They found that the labor data... So labor time or, okay, investment in that labor has been reduced by 68% for those projects that they've studied, right? And they've also found that, let's say, for example, time to revenue, introduction of new services went down by 88%, very significant improvement, right? When you think about, if a definition and introduction of new service used to take a 100 days, now it takes 12 days, it's a very significant improvement, right? And furthermore, they then found that, say error processing, and meantime to repair, those improved by ranges of 70, 80%, right? Very, very significant improvements for sure.
Kevin Gray: Wow okay, interesting. So taking a step back, you mentioned a number of automation areas such as service fulfillment and assurance there, I think, right?
Sasa Nijemcevic: Yeah.
Kevin Gray: I guess operators can't automate everything overnight, I'm guessing. And then you start somewhere, right? So you've been in a lot of these conversations, where do you think operators should start?
Sasa Nijemcevic: Well, that's a very good question. I think it'll depend on the priority that they have in their organization, and sometimes the priorities might differ from one organization to another, even within a single single operator. For example, if their priority is increased revenue, the most natural place to start it on automating would be a service fulfillment. Although we have seen in Analysys Mason study that, area of service fulfillment is probably the one where the opportunity for savings is the least, because the investment in that area is less than in other areas. On the other hand, if the priority is on customer satisfaction, for example, the area of assurance might be really interesting area.
For example, we have one really large customer in Australia that has a vision of automating every single aspect of the way they run their network. And the first phase they've started years ago, was the investment in automating assurance, and they finished that in, I think in 2020. And since then, they've done an analysis of all of their operations teams, and tried to quantify the benefit of investing in automation of assurance. And what they found was results very similar to those of analysis based study, which is savings of around 80, 90% when it comes to alarm triage, troubleshooting, meantime to repair, identifying root causes of outages and things like that, and removing the manual mistakes that often accompany manual configurations of the network. So they've seen a great benefit of investing in assurance. On the other hand, I think Analysys Mason study has shown that, if you're looking at a cost, and cost savings, probably the best area of investment would be the life cycle management, network life cycle management, and automating those aspects.
Sometimes they're not very sexy, but it upgrades, restores... Upgrades backups, restores, roll out of new devices is very, very good opportunity for savings, right? So for example, recently I listened to an interview with one of our customers at Middle East do, who have talked about the automation projects that they're doing with us, actually. And they're focusing a lot on upgrades, for example. They brought their upgrades down from eight hours, it took to upgrade a single router, which meant for them, extended maintenance windows, even to do that one router upgrade. So they brought it on from eight hours to below one hour, which for them is a significant improvement and ability now to, in a single maintenance window, do four routers, which means that they can roll out new capabilities in the network much, much faster and so on, and so forth.

Instructions for the task: List the activities for which the large customer in Australia saw savings of around 80 to 90 percent, according to the interview excerpt. The listing below this interview excerpt comes from a separate, unrelated source.

Source data:
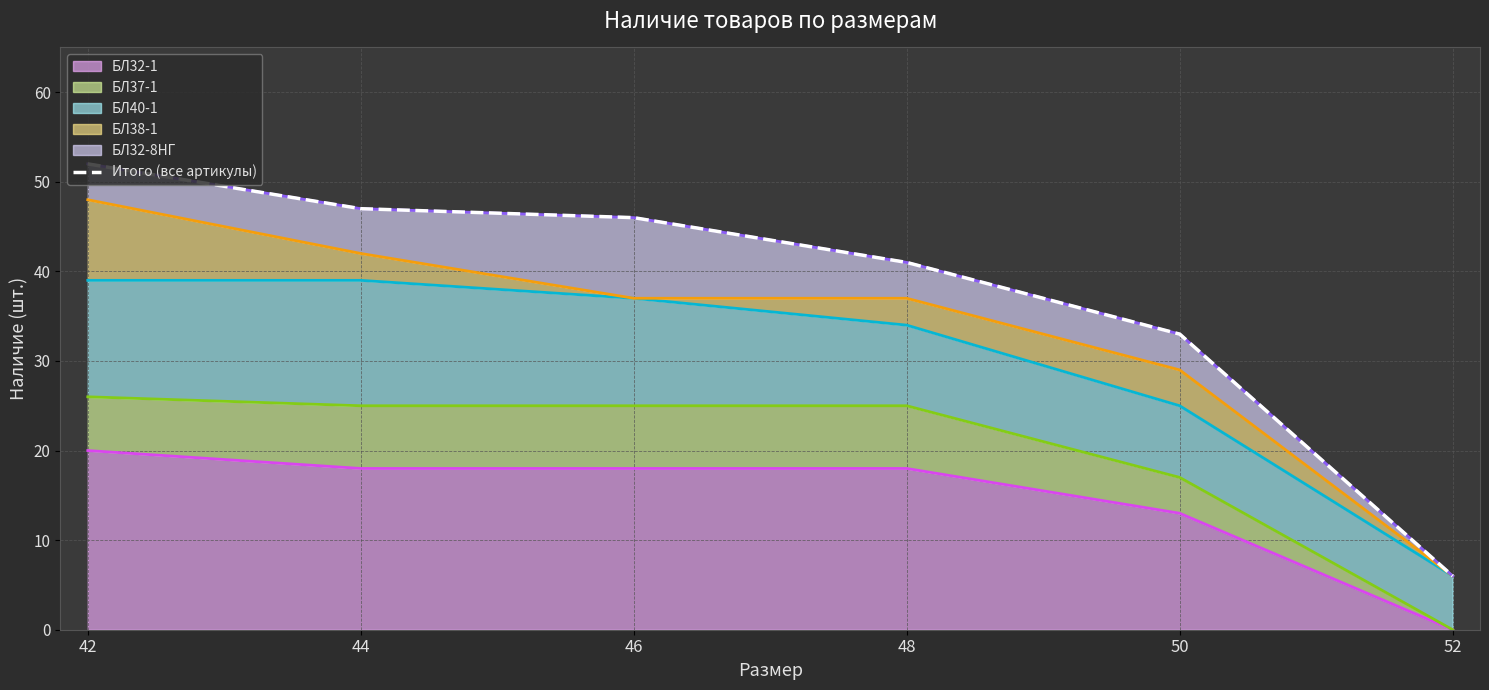

Which has a higher value, 48 or 50?

48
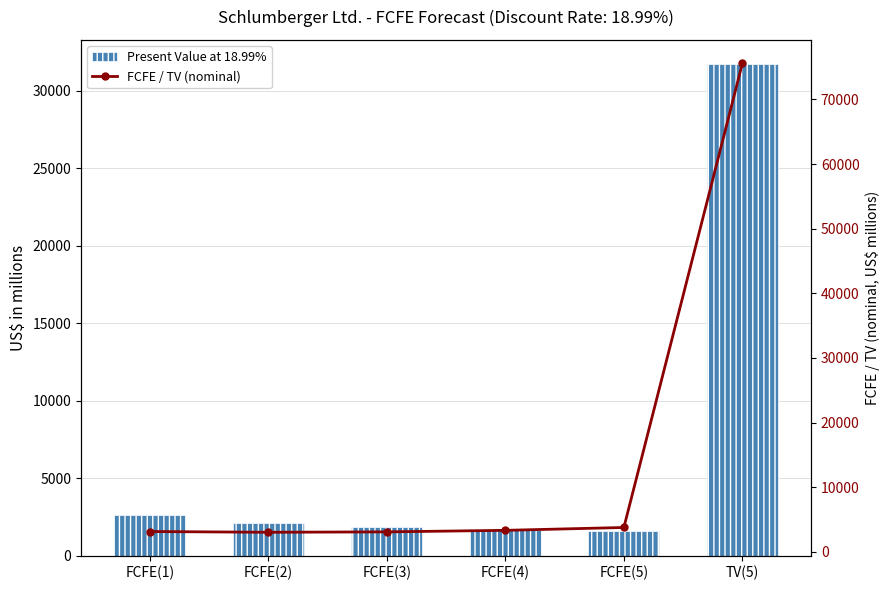

Which category has the lowest value across all series?

FCFE(5)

Answer:
- Alarm triage
- Troubleshooting
- Meantime to repair
- Identifying root causes of outages